PROBLEM DESCRIPTION
Rewrite the text from the source data below, changing "Kuukauden kuva" to "Viikon kuva" and keeping everything else unchanged. Leave the pictures out of your answer.

Source data
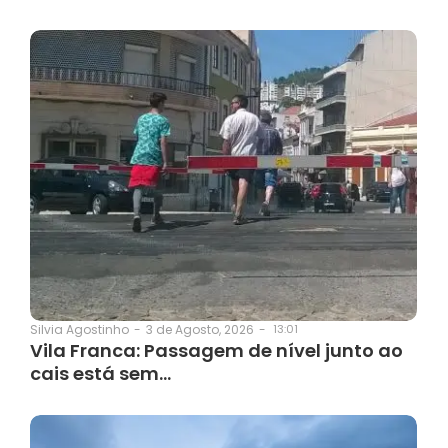
3 de Agosto, 2026
-
13:01
Silvia Agostinho
-
Vila Franca: Passagem de nível junto ao
cais está sem…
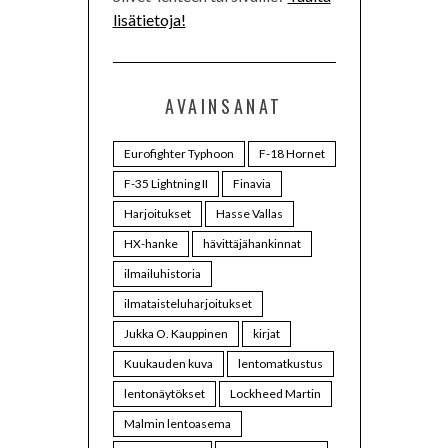
lisätietoja!
AVAINSANAT
Eurofighter Typhoon
F-18 Hornet
F-35 Lightning II
Finavia
Harjoitukset
Hasse Vallas
HX-hanke
hävittäjähankinnat
ilmailuhistoria
ilmataisteluharjoitukset
Jukka O. Kauppinen
kirjat
Kuukauden kuva
lentomatkustus
lentonäytökset
Lockheed Martin
Malmin lentoasema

WRITTEN ANSWER
3 de Agosto, 2026
-
13:01
Silvia Agostinho
-
Vila Franca: Passagem de nível junto ao
cais está sem…
lisätietoja!
AVAINSANAT
Eurofighter Typhoon
F-18 Hornet
F-35 Lightning II
Finavia
Harjoitukset
Hasse Vallas
HX-hanke
hävittäjähankinnat
ilmailuhistoria
ilmataisteluharjoitukset
Jukka O. Kauppinen
kirjat
Viikon kuva
lentomatkustus
lentonäytökset
Lockheed Martin
Malmin lentoasema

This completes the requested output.